■ What you have to do: Copy the lines from the one containing "First Image from" through the end of the records, inclusive, changing "View All Post" to "See All Posts" and leaving everything else unchanged.

■ Listed records:
Segment Open
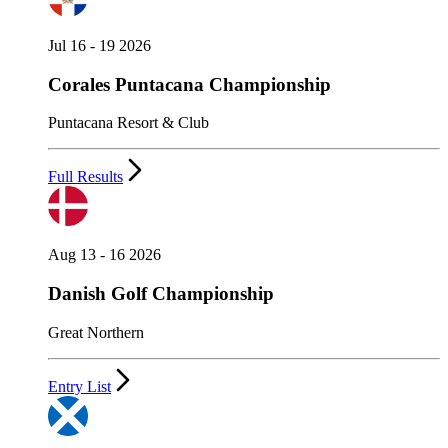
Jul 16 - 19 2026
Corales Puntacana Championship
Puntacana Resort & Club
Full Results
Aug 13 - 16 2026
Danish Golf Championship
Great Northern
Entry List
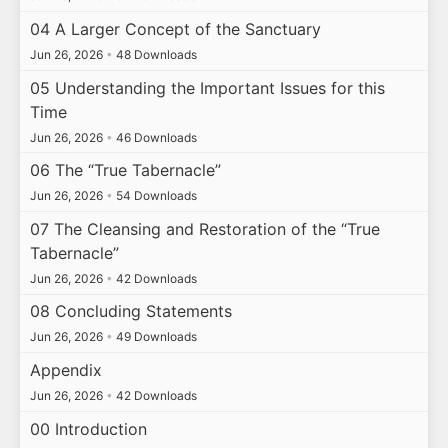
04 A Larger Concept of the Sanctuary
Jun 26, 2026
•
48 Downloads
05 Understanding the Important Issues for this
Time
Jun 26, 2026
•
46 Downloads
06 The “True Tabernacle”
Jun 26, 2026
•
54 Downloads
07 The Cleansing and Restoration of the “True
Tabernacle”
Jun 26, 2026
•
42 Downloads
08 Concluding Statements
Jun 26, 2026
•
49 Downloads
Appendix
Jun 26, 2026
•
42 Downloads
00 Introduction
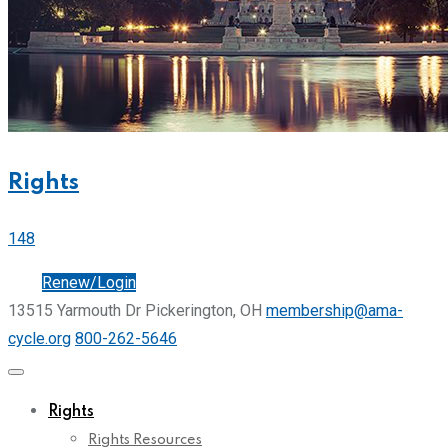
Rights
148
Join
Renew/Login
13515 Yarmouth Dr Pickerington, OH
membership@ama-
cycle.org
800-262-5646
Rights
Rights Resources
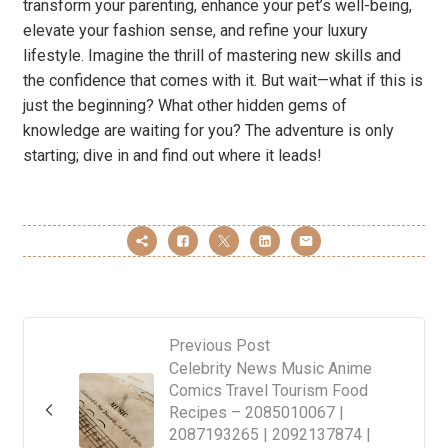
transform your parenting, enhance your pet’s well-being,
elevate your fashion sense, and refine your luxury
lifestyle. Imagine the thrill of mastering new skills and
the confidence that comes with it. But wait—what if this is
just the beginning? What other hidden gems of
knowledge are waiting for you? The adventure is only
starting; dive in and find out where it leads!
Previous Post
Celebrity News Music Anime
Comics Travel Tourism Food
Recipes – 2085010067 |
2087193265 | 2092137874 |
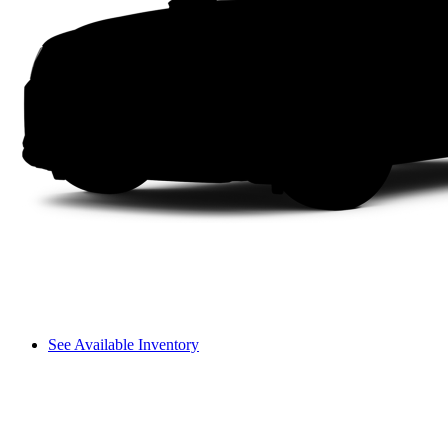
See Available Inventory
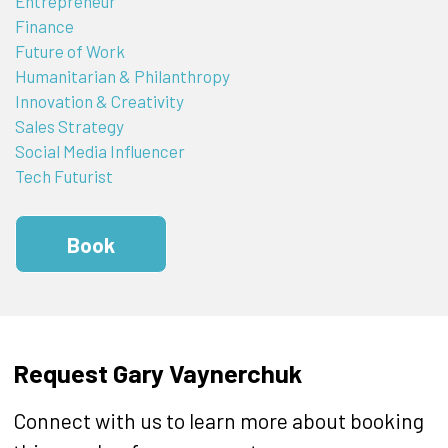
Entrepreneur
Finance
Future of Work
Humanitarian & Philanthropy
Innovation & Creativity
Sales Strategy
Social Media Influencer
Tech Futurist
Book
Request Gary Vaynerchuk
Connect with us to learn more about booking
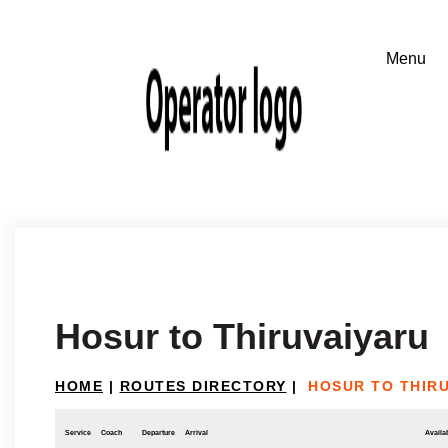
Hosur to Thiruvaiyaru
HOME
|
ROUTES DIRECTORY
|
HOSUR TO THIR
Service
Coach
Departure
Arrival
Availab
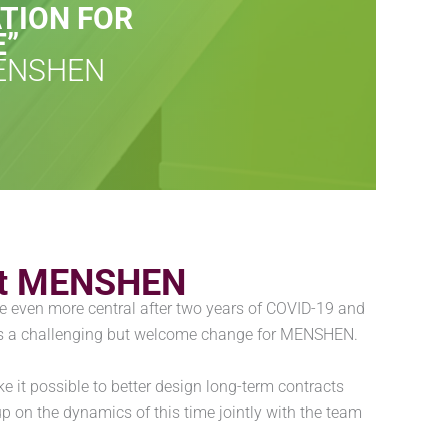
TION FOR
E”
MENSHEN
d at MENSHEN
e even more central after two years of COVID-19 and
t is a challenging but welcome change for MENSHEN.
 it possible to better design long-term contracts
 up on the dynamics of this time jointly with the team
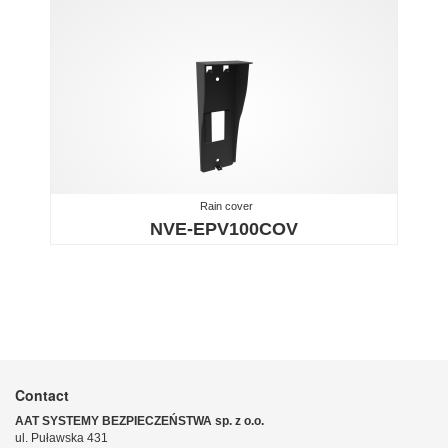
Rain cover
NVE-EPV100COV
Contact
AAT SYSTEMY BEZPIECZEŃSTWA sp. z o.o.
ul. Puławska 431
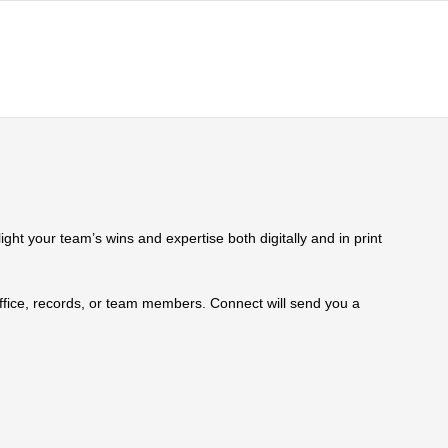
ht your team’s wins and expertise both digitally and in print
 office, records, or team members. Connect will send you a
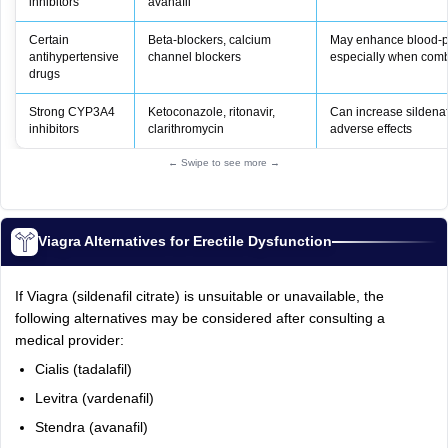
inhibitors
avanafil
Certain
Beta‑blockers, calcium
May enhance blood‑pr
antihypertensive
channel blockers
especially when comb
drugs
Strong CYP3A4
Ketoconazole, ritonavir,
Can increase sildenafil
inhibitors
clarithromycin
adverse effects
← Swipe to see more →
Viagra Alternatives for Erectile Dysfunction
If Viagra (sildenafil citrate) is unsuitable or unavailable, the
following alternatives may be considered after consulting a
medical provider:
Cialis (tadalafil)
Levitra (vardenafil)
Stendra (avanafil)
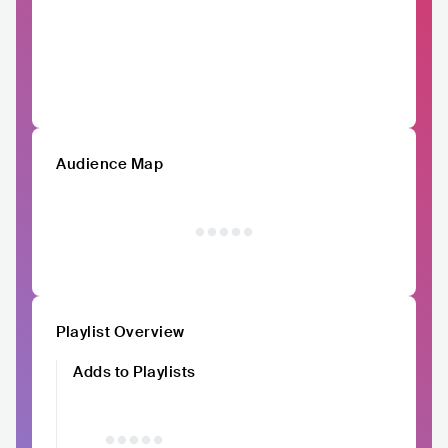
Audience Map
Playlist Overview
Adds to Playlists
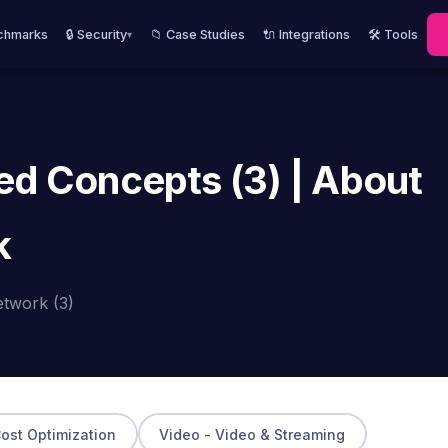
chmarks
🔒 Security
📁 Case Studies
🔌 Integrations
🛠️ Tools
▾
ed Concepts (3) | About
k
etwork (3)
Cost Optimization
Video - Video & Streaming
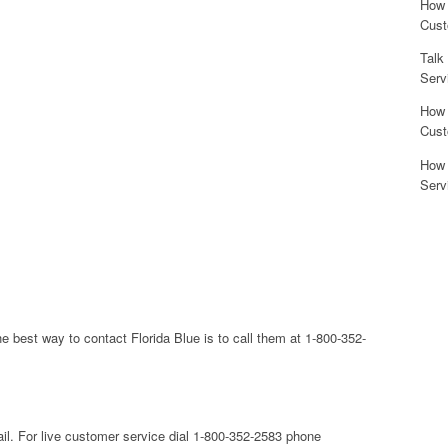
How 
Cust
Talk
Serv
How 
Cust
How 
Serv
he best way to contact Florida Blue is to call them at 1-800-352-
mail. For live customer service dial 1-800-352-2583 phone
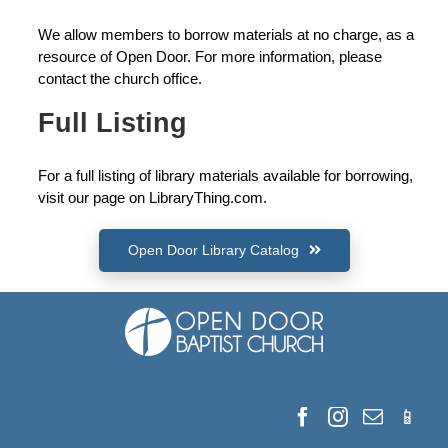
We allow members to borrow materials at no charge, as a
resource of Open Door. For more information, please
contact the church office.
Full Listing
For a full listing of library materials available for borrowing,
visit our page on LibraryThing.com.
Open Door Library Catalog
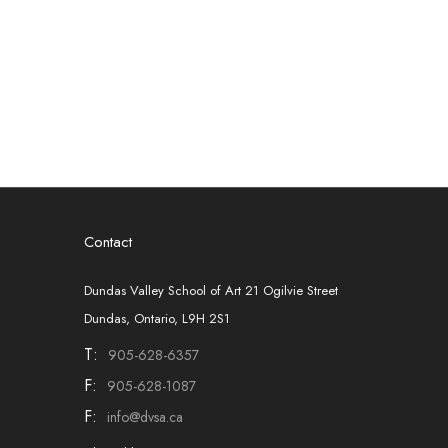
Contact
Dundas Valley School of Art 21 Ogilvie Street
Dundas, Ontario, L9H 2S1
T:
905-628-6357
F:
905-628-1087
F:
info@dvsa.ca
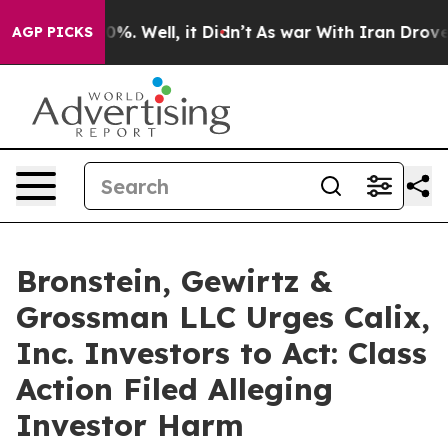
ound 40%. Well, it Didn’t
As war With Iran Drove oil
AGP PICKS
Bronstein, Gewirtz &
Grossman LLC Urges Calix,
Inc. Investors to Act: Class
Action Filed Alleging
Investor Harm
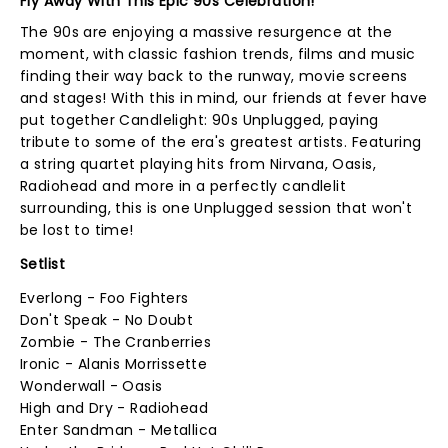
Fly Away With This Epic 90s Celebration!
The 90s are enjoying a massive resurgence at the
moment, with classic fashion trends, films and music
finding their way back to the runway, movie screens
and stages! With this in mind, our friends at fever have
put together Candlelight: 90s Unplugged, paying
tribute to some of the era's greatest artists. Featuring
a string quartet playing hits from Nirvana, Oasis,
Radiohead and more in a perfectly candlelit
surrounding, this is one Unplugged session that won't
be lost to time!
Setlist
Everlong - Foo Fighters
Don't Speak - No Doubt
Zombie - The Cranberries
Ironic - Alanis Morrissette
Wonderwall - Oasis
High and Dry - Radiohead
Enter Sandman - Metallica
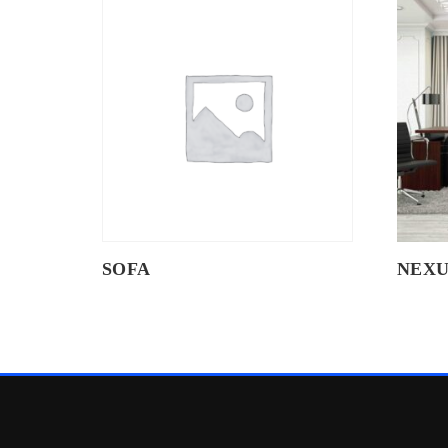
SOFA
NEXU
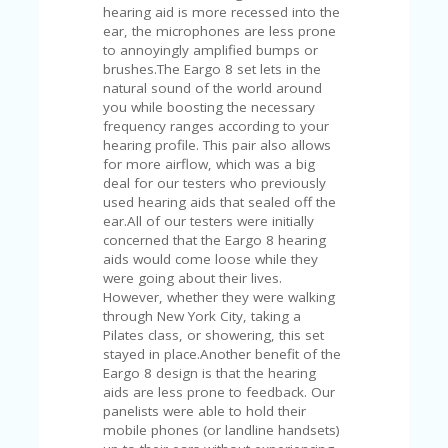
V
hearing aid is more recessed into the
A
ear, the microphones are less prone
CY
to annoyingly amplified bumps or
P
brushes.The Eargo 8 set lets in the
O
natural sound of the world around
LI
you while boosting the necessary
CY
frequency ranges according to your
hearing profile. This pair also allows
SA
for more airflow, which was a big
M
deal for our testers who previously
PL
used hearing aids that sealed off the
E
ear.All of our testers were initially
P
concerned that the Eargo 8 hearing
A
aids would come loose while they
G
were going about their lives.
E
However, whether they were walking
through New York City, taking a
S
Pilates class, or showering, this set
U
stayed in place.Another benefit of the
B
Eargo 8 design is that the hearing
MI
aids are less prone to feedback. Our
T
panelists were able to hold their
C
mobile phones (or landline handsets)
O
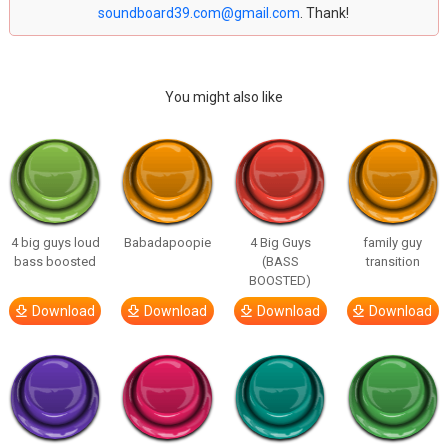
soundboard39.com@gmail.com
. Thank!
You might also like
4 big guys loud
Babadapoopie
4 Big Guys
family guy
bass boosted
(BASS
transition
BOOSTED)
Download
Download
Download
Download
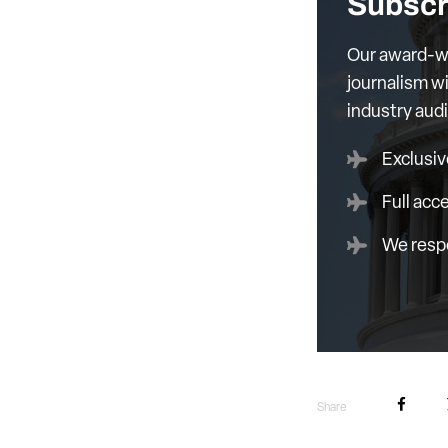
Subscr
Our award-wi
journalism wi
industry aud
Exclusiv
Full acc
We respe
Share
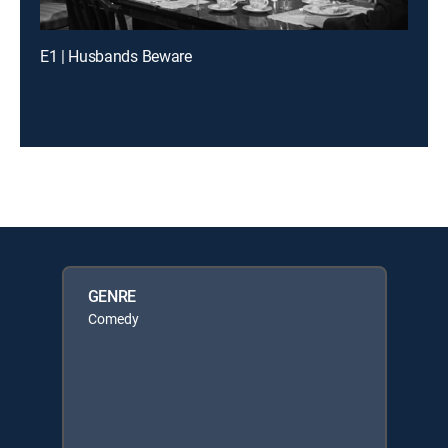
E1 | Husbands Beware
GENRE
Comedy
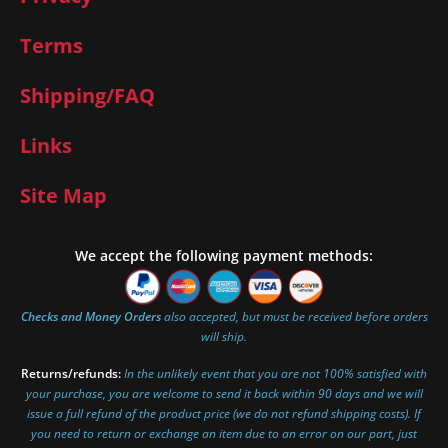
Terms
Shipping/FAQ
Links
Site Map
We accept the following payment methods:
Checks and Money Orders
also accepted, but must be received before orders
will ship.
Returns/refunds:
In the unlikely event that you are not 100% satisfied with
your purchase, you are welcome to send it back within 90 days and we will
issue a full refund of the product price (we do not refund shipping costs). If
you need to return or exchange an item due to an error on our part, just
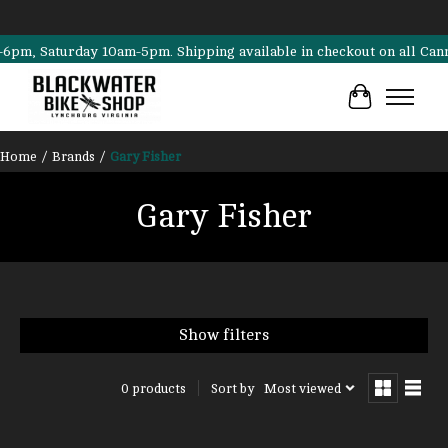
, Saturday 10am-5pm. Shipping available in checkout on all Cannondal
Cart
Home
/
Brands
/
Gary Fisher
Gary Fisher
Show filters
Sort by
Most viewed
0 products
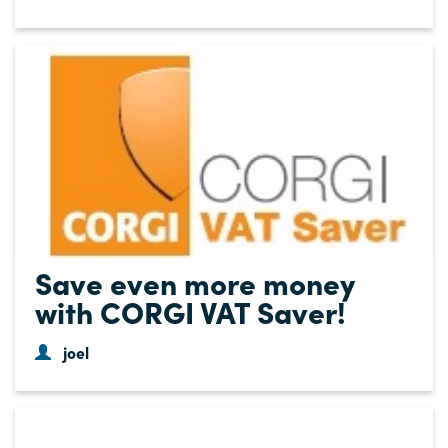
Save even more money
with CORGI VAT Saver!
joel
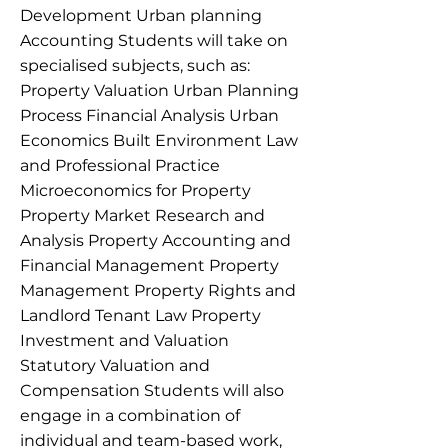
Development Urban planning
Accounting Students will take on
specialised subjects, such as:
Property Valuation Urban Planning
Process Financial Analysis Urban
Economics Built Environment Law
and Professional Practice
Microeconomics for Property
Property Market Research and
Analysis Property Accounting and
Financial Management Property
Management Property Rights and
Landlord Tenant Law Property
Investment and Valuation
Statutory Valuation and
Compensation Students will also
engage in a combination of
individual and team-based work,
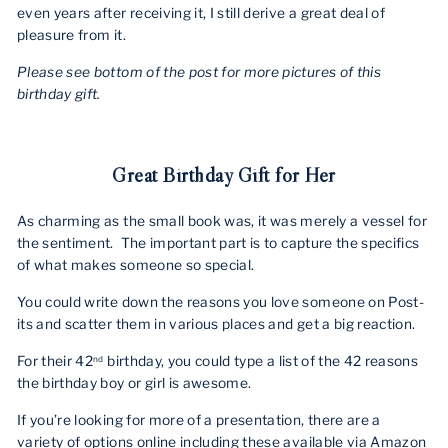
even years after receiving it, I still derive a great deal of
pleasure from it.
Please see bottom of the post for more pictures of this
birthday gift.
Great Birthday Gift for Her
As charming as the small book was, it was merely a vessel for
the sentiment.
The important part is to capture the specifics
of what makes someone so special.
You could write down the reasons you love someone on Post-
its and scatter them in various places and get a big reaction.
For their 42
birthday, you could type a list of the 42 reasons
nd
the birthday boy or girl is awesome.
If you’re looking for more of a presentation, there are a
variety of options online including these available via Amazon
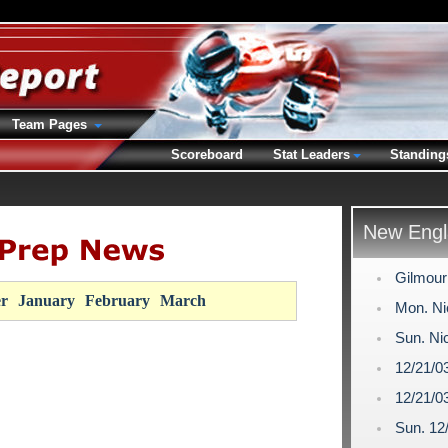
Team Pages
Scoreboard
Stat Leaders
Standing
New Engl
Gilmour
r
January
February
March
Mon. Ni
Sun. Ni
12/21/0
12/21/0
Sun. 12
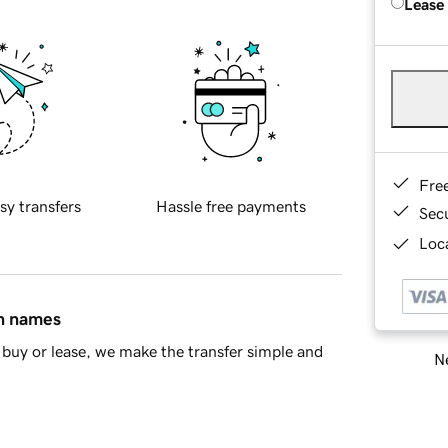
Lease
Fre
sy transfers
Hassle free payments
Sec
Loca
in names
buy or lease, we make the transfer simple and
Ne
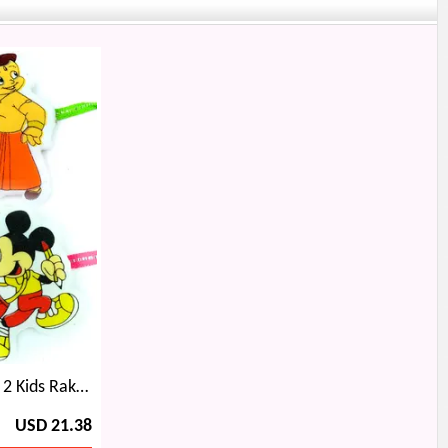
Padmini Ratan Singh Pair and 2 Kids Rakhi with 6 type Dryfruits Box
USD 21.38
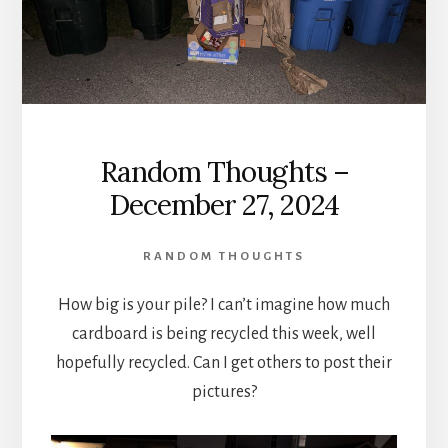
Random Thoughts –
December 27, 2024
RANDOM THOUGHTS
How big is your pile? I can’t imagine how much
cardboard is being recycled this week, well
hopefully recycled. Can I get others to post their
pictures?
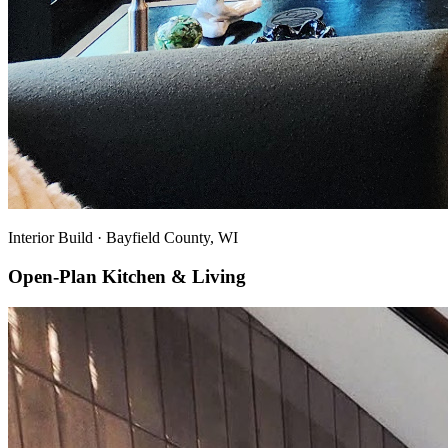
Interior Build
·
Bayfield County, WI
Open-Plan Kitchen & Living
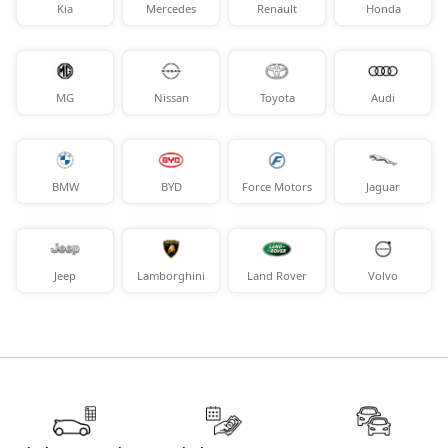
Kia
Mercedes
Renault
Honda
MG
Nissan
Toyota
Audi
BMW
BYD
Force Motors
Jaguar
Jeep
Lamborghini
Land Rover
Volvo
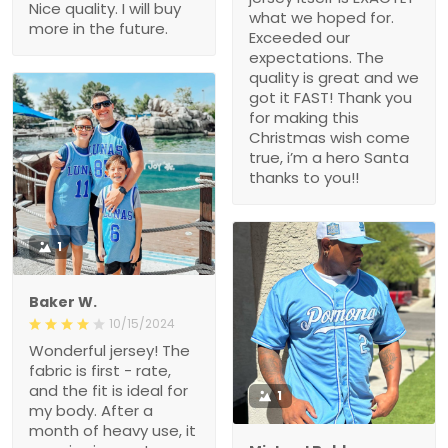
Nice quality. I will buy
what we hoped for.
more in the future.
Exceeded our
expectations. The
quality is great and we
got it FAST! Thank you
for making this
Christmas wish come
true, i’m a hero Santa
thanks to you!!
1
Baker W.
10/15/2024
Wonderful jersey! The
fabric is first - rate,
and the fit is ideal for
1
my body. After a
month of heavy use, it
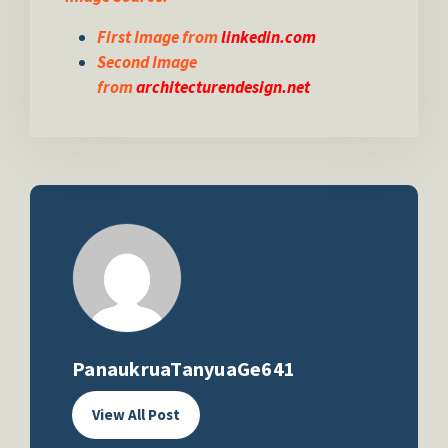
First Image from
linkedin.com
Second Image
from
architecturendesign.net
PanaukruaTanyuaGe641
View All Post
Segment Closed
■ Exercise response:
First Image from
linkedin.com
Second Image
from
architecturendesign.net
PanaukruaTanyuaGe641
See All Posts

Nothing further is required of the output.